This article is courtesy of the Dassel-Cokato Enterprise Dispatch.
Jennifer Kotila-Staff Writer
State Representative Dean Urdahl (R-Grove City) made a stop in Dassel on his birthday Tuesday, August 22nd, to hear a presentation from and tour American Time.
Central Minnesota Manufacturer’s Association coordinated the visit, and also a visit with State Senator Scott Newman (R-Hutchinson), which will take place October 14, 2015.
After introductions were made, and “Happy Birthday” wishes given, representatives of American Time told Urdahl about the company.
About American Time
American Time opened its doors in 1980 as a clock repair company, which allowed it to gain extensive knowledge of other companies synchronized clock systems as it grew.
Its knowledge of different systems allowed it to become the number one source for repair and replacement clocks, especially among companies and organizations that used several different clock system brands.
Eventually, American Time became a manufacturer and distributor of its own timekeeping systems, and currently employs 72 people at its Dassel headquarters.
Today, the company focuses on new technology to engineer enhanced timekeeping systems, such as its Wi-Fi Network Clocks, which were released in 2014.
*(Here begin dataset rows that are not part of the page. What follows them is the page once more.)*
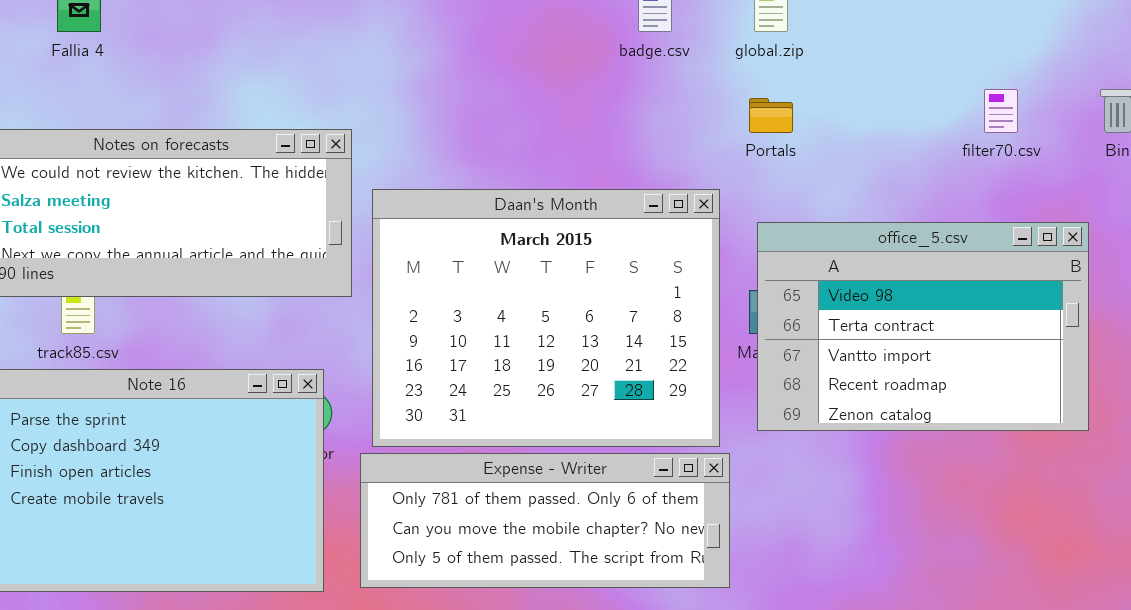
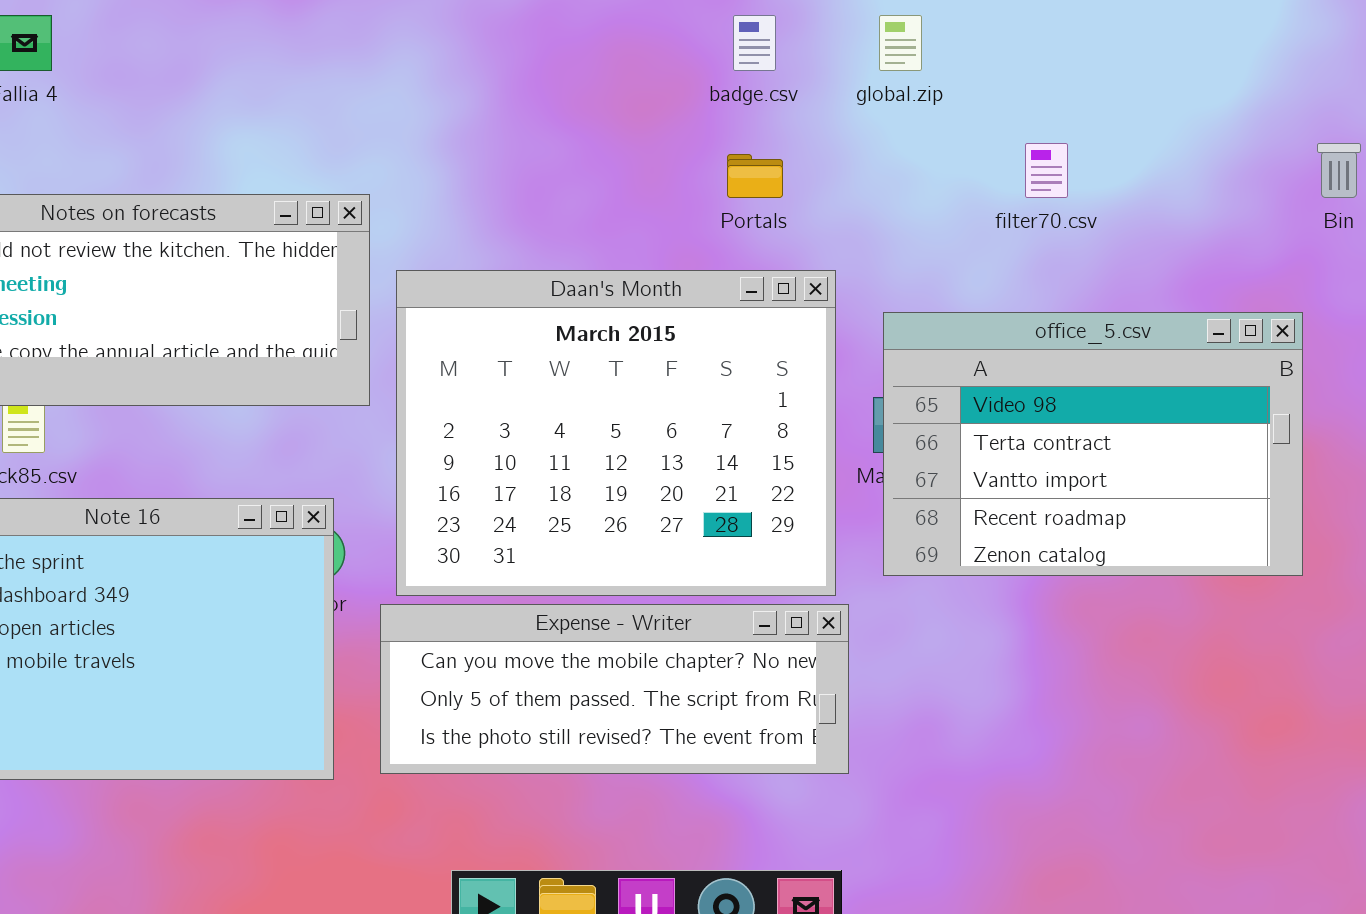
filter70.csv: [984,89,1018,133] -> [1025,143,1068,198], moved
Portals: [749,98,793,133] -> [727,154,783,198], moved
Expense - Writer: [360,453,730,588] -> [380,604,849,774], scrolled down 1 row

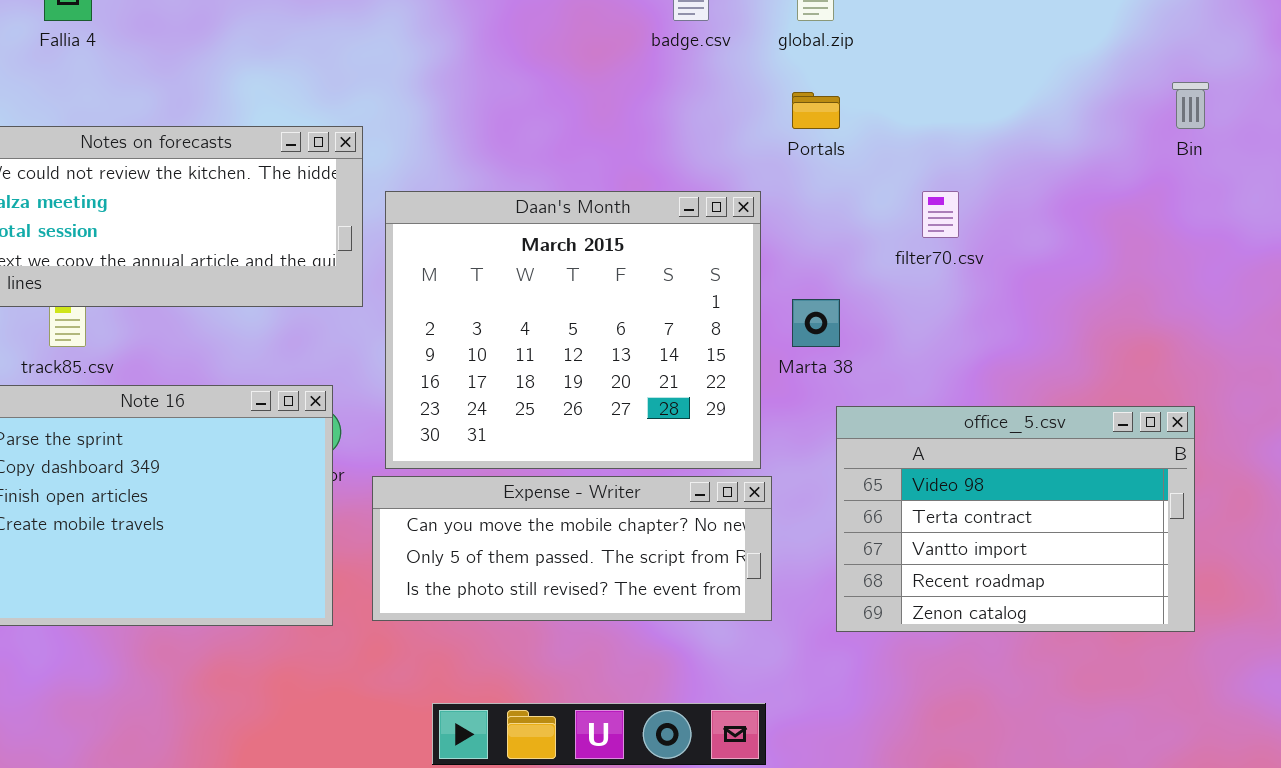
filter70.csv: [1025,143,1068,198] -> [922,191,959,238], moved
Portals: [727,154,783,198] -> [792,92,840,129], moved
office_5.csv: [883,312,1303,576] -> [836,406,1195,632], moved

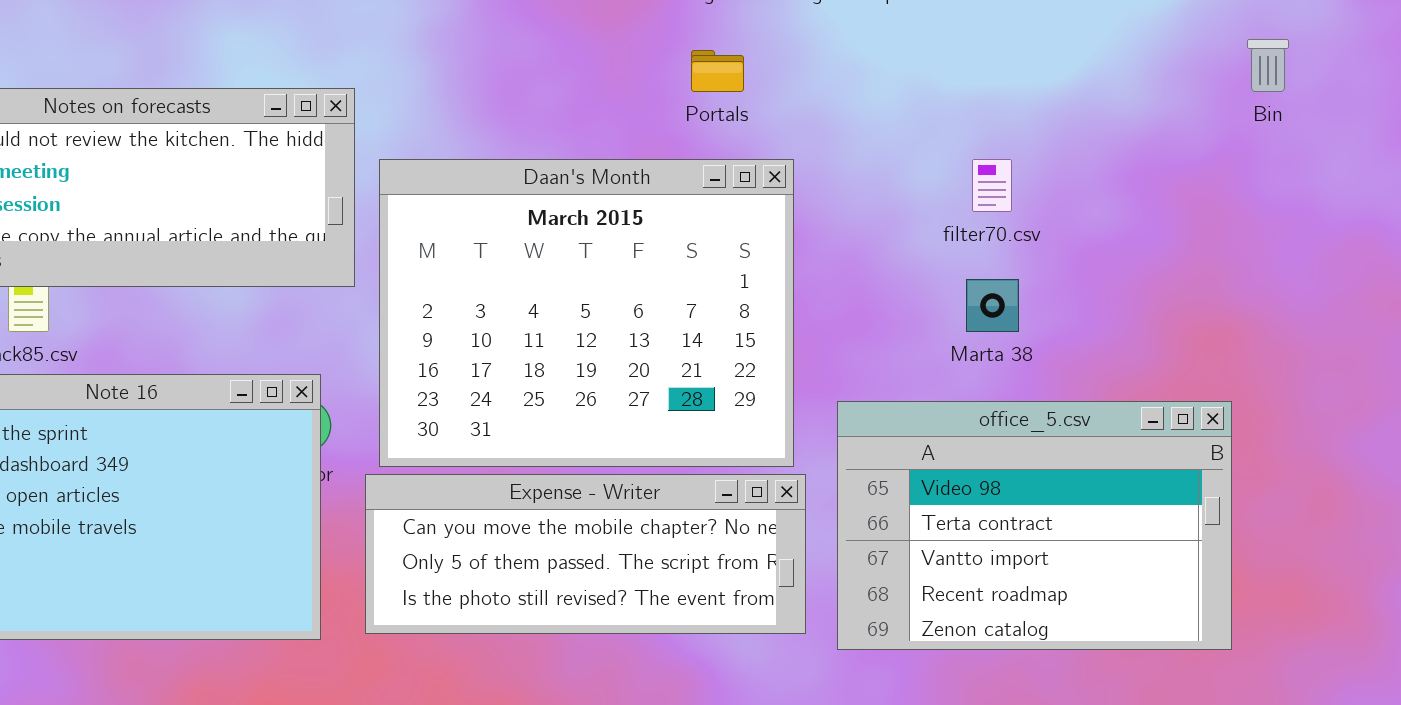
Portals: [792,92,840,129] -> [691,50,744,92], moved
Marta 38: [792,299,840,347] -> [966,279,1019,332], moved
office_5.csv: [836,406,1195,632] -> [837,401,1232,650], moved

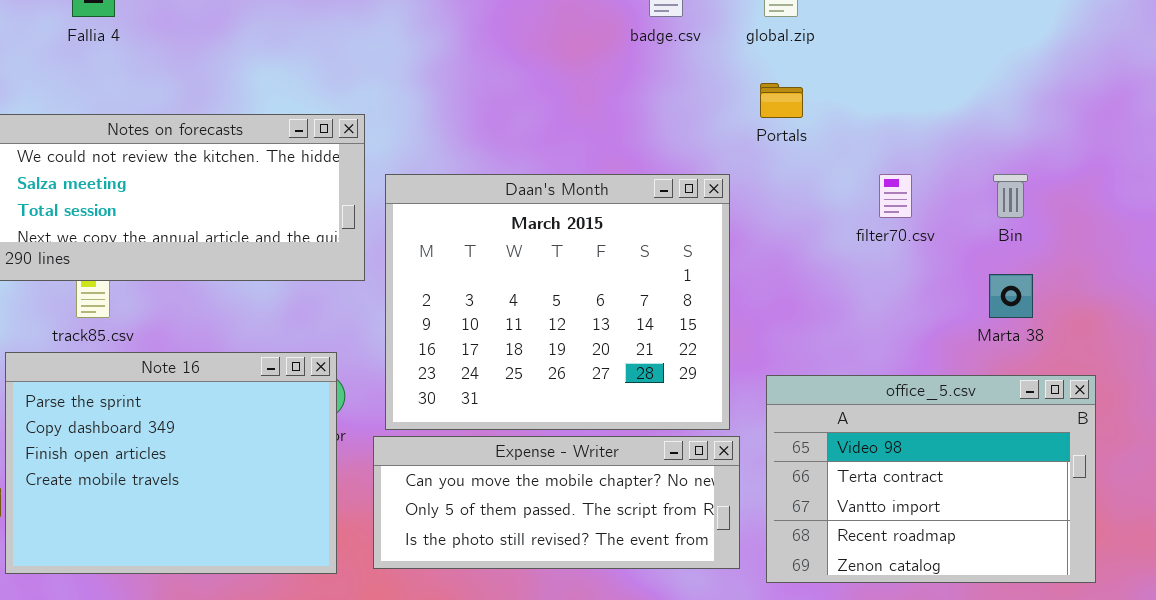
Bin: [1247,39,1289,92] -> [993,174,1028,218], moved
Portals: [691,50,744,92] -> [760,83,803,118], moved
Marta 38: [966,279,1019,332] -> [989,274,1033,318], moved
“The company has always been sensitive to what customers want that they don’t have,” said Vice President of Sales Tom Foehrenbacher.
American Time is currently working on a new product, set to be released shortly, that integrates time, communication, and information into one system.
“I think what you are doing is impressive,” Urdahl said of the company and its new products. “It’s innovative. I see a lot of school districts being interested in this.”
American Time’s timekeeping systems are in more than half the school districts throughout the US, and are also used in government, health care, and manufacturing facilities.
It was also pointed out that the company was contacted by the White House when it needed synchronized time, and a 1920s brass clock from the White House was repaired at the Dassel headquarters.
The company is a “big time Minnesota company,” designing, manufacturing, and assembling the clocks at American Time headquarters in Dassel, according to President George Wilkes.
The company purchases 44 percent of its components from Minnesota companies, and more than 70 percent of its components from companies in the greater Midwest.
One of the unique characteristics of American Time is the ability of its clocks to work with other system’s master clocks, and its master clocks’ abilities to work with other system’s clocks, Wilkes noted.
“Customers don’t have to throw away entire clock systems. We help them maintain what they already own,” he said.
The company also offers free technology support to its customers for the life of the products it sells.
Throughout the lifetime of the company, more than 1.8 million clocks have been manufactured and sold.
It is successfully growing sales in the manufacturing sector, having released new products into the timekeeping market in the last several years.
The company received recognition for its Wi-Fi network clocks in Christian School Products magazine’s “Top Products” list for 2014, which recommends best school products and services released for schools each year.
Challenges faced by American Time
Following the presentation about American Time, Urdahl asked what the company looks for from the State of Minnesota.
“To help us be as competitive as possible,” Wilkes said. “By that, I mean make it easy to do business in Minnesota.”
Some discussion took place about the differences between the cost of doing business in Minnesota compared to other states.
“You want us to level the competition with other states,” Urdahl commented.
Another major concern of American Time is the cost of health care and its requirements.
“It’s scary today,” Wilkes said, adding that the costs continue to grow. “The more expensive increases will be difficult for us and employees.”
Other challenges faced by the company include recruiting talent to Dassel, the length of time it takes some school districts to pass building referendums, and the risk, expense and experience needed to expand internationally.
“These are not challenges we look to our legislators to fix, they are just all the challenges of doing business in outstate Minnesota,” Wilkes noted.
Following the presentation and discussion, Urdahl was given a tour of American Time headquarters by Sales Engineer Tom Nelson.